Il collegamento con WhatsApp e YouTube
Da questo punto di vista, l’intelligenza artificiale sviluppata insieme con il team di Synapsia sembra avere qualche vantaggio rispetto alle altre IA, che tendenzialmente studiano e apprendono in inglese. Ma qual è, fra le altre, quella che se la cava meglio con la nostra lingua? “Nella nostra esperienza, a oggi ChatGPT è forse quella che funziona meglio con l’italiano – ci ha spiegato Mancuso – Mistral è però la più semplice da riaddestrare (per farne versioni tarate su italiano e francese, ndr) e Llama 3.1 di Meta è in generale molto, molto veloce”.

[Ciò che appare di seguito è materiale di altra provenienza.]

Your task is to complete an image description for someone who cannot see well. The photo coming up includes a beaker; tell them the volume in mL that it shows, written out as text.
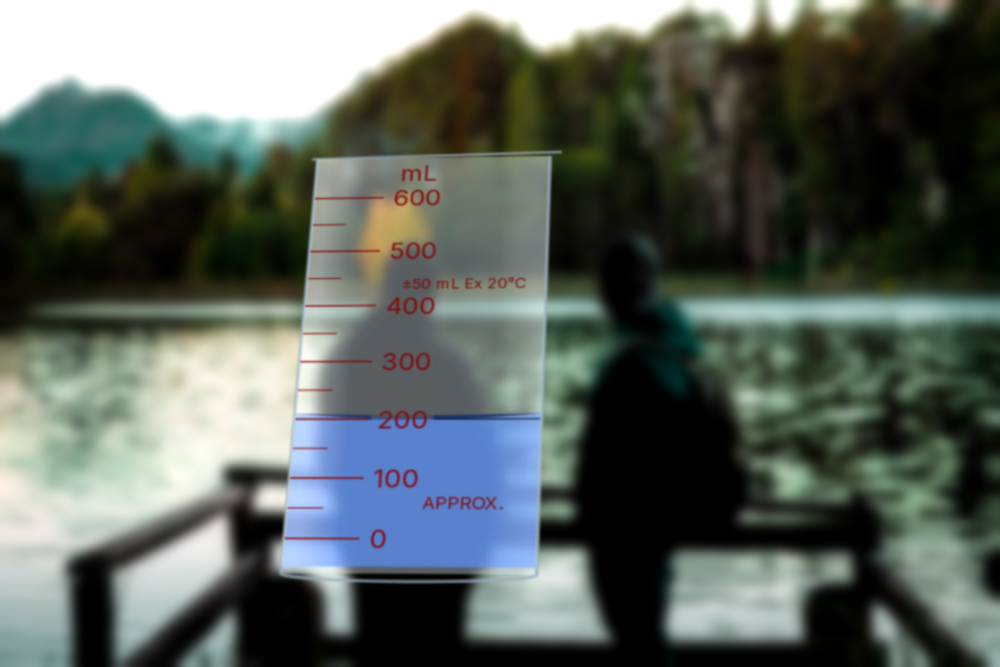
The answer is 200 mL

Maia ha però altre frecce al suo arco, come alcune funzionalità che le rivali non hanno. Per esempio, la possibilità di un collegamento diretto con alcune fra le app più diffuse e utilizzate, come WhatsApp, Telegram e YouTube. In un certo senso, Maia legge le chat di WhatsApp, che a dirlo è interessante ma pure un po’ inquietante. Anche se in realtà non è proprio così: “Maia non accede alle chat e non legge le conversazioni ma solo il singolo contenuto che l’utente decide di farle vedere”, ci ha chiarito Mancuso. Nella pratica, funziona così: se si riceve un file attraverso WhatsApp, evidenziandolo e cliccando su Condividi, fra le opzioni compare anche l’icona di Maia, che potrà visualizzarlo e farne varie cose. Descrivi se si tratta di una foto, Riassumi o Trascrivi nel caso di un vocale e così via. Lo stesso si può fare con un video di YouTube: lo si può condividere con Maia, oppure incollare l’indirizzo in una conversazione con l’IA, per farselo raccontare o per farsi riassumere i punti salienti.

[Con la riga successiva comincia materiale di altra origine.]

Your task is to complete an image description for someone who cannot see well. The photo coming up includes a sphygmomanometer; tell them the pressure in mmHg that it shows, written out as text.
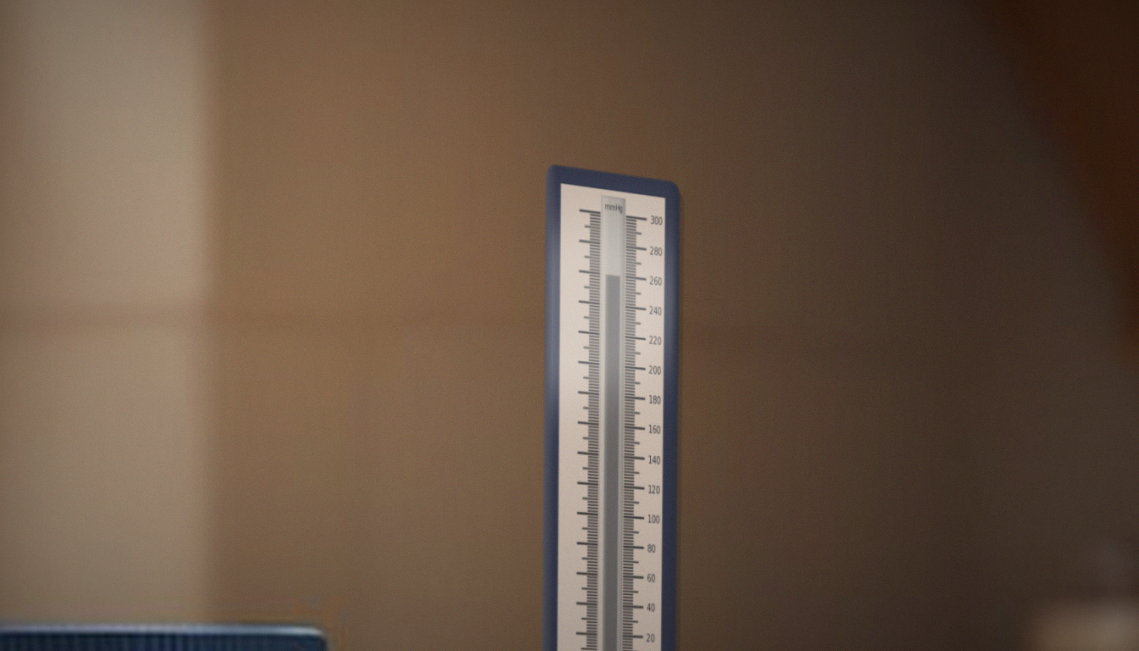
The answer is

Tutto questo, secondo quanto spiegato, dovrebbe avvenire nel rispetto della privacy dell’utente, che è un aspetto che abbiamo notato anche in fase di registrazione di un account. Non si può fare Accedi con e usare le credenziali di Facebook o Google, sia perché così c’è maggiore riservatezza (le ragioni le abbiamo spiegate qui) sia perché Maia ha bisogno di qualche dato per funzionare meglio: l’età, perché il servizio è riservato ai maggiorenni (che è una cosa con cui anche ChatGPT è dovuta scendere a patti), e alcune informazioni per personalizzare l’esperienza. In che senso? “Tracciamo un profilo dell’utente, facendo alcune domande che ci aiutano a conoscerlo meglio, così che Maia possa tarare le risposte su chi la interpella, sui suoi interessi e sulle sue inclinazioni. Questo ci aiuta anche a rendere le risposte più omogenee fra loro, che è una cosa che con le IA generative è sempre difficile ottenere”.
Quanto costa usare Maia
Come più o meno tutte le intelligenze artificiali generative, anche Maia è utilizzabile gratuitamente oppure pagando: entrambe le versioni danno l’accesso a tutti e 5 i modelli di linguaggio elencati prima, quella Free mette a disposizione un carnet di 50 immagini e 5 MB di documenti al mese e quella Plus (che costa 14,99 euro al mese) porta queste soglie a quota 3000 e 100 MB.
Mancuso ci ha anticipato che “da novembre metteremo Maister a disposizione delle aziende, piccole o grandi, che potranno acquistarlo e usarlo per integrare l’IA nei loro flussi di lavoro”, una sorta di consulenza personalizzata che “da sola costerebbe almeno 25mila euro”. Un po’ come cerca di fare Maia per i singoli utenti, anche nel mondo business l’idea sembra quella di “democratizzare l’IA, anche con funzioni che ne semplificano l’utilizzo”.